The development of new imaging technologies -such as multiphoton fluorescence microscopy- and labeling protocols -such as in situ hybridization- has recently allowed to record these events for the first time in zebrafish embryos, an animal model for vertebrate development. "Now we have images where different gene expressions are clearly visible with cellular resolution, this opens an unprecedented opportunity to solve these open questions" says Dr. Carlos Castro-González, the UPM researcher at the Biomedical Image Technologies Laboratory that has led this project together with a team of engineers and biologists from the National Center of Scientific Research (CNRS), France. "However, these techniques have limitations and only a few gene expressions can be acquired each time. There was a need to develop computational tools to combine different acquisitions. This was the only possible way to gather all the information that biologists require and solve the puzzle", remarks Dr.
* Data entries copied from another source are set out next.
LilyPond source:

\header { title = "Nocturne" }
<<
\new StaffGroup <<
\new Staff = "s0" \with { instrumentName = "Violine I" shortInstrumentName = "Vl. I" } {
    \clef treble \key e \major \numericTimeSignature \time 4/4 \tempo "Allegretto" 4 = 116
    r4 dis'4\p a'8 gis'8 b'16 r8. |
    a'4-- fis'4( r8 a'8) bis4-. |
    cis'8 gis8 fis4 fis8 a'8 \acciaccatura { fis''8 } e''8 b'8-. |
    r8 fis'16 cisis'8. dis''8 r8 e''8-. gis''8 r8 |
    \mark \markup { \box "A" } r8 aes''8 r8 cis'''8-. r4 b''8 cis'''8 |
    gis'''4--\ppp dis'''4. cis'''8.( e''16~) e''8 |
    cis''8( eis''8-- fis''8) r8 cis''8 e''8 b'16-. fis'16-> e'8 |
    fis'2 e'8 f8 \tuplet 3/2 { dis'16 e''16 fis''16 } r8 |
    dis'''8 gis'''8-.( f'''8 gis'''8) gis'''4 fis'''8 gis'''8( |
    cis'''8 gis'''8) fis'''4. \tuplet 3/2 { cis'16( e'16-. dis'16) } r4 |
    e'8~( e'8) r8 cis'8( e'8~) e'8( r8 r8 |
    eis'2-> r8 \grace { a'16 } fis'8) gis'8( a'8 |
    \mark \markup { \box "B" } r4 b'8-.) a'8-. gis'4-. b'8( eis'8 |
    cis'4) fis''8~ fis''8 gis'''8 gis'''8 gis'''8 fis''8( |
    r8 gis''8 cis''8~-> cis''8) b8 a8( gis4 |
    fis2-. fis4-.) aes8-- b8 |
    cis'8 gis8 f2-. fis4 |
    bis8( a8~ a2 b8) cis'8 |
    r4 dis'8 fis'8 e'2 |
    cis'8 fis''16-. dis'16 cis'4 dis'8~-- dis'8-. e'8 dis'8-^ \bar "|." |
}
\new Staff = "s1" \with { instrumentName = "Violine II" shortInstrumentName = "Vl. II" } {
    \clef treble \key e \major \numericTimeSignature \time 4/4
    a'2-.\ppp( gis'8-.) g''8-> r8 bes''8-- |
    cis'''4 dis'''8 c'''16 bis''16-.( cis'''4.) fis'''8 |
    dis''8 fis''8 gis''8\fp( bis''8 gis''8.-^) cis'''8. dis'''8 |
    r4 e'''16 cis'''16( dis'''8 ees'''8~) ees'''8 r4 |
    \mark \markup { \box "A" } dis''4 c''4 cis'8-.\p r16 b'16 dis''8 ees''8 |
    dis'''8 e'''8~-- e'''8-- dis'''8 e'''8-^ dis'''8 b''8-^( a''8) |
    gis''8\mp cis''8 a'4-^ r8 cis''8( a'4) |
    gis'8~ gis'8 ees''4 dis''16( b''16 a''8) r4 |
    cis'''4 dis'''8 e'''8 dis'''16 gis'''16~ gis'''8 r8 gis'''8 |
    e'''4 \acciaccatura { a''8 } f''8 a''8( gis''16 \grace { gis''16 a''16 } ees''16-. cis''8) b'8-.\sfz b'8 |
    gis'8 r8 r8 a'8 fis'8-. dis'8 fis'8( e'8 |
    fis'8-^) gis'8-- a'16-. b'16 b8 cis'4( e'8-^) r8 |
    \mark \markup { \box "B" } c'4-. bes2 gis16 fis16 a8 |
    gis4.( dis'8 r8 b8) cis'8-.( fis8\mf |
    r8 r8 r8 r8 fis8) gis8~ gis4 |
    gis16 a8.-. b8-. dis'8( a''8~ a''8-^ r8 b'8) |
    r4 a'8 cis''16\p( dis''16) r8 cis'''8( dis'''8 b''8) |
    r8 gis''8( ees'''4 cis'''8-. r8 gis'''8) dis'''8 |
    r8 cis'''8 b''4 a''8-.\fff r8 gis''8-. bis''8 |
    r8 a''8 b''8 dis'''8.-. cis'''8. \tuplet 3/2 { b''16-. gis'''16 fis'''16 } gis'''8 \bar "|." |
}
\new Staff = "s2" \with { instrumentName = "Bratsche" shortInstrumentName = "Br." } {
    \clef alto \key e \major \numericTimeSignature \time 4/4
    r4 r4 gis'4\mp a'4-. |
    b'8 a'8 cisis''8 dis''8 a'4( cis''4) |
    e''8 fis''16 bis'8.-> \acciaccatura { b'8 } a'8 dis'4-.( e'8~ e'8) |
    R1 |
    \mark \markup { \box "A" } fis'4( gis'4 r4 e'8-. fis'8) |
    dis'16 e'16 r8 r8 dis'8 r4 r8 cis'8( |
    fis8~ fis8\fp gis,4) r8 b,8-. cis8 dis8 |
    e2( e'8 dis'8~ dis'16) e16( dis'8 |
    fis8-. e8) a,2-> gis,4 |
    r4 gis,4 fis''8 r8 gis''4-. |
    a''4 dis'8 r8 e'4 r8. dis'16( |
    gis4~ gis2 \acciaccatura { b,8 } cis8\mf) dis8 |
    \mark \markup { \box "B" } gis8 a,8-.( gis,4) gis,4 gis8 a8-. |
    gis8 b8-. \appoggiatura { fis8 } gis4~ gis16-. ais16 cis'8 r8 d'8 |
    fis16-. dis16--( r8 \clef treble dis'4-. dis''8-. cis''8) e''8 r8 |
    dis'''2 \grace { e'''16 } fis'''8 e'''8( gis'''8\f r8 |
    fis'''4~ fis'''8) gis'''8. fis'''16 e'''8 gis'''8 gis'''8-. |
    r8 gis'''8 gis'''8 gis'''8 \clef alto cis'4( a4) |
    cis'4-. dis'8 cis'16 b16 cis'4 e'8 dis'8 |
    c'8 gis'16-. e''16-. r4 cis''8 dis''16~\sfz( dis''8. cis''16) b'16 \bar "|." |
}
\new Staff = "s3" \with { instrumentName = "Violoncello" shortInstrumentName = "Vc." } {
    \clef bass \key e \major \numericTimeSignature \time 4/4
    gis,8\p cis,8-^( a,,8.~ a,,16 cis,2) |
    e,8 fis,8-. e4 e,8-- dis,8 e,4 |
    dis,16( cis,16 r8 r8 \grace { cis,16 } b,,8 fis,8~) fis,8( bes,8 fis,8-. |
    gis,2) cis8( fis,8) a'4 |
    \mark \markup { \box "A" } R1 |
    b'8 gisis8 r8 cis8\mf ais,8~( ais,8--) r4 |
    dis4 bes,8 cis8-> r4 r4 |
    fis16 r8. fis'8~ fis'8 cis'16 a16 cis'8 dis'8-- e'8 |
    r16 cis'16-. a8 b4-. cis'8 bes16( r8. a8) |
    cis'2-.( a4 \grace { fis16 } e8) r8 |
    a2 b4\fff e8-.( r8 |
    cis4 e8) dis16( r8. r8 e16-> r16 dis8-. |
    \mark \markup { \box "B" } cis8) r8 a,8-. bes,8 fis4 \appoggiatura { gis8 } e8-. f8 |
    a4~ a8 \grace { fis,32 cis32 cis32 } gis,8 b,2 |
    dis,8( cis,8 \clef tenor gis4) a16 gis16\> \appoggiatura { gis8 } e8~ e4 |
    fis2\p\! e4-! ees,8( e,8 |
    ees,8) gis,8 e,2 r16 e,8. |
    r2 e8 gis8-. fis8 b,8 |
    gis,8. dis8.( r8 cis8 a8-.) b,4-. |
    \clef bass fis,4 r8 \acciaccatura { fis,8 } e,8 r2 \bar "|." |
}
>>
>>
Castro-González.

Today, these computational tools have been made publicly available to the scientific community thanks to their release at the prestigious journal Plos Computational Biology, an open-access publication that promotes high-quality research leading to new biological insights and holding the promise to be adopted by a broad community of users.

These tools have already been employed to quantify the variability in development between different individuals and to measure the characteristic gene expression profile of cells undergoing gastrulation, a process leading to the formation of the spinal cord in vertebrates. "This information is highly relevant to test the effect of new drugs and has potential applications for regenerative medicine", concludes Dr. Castro-González.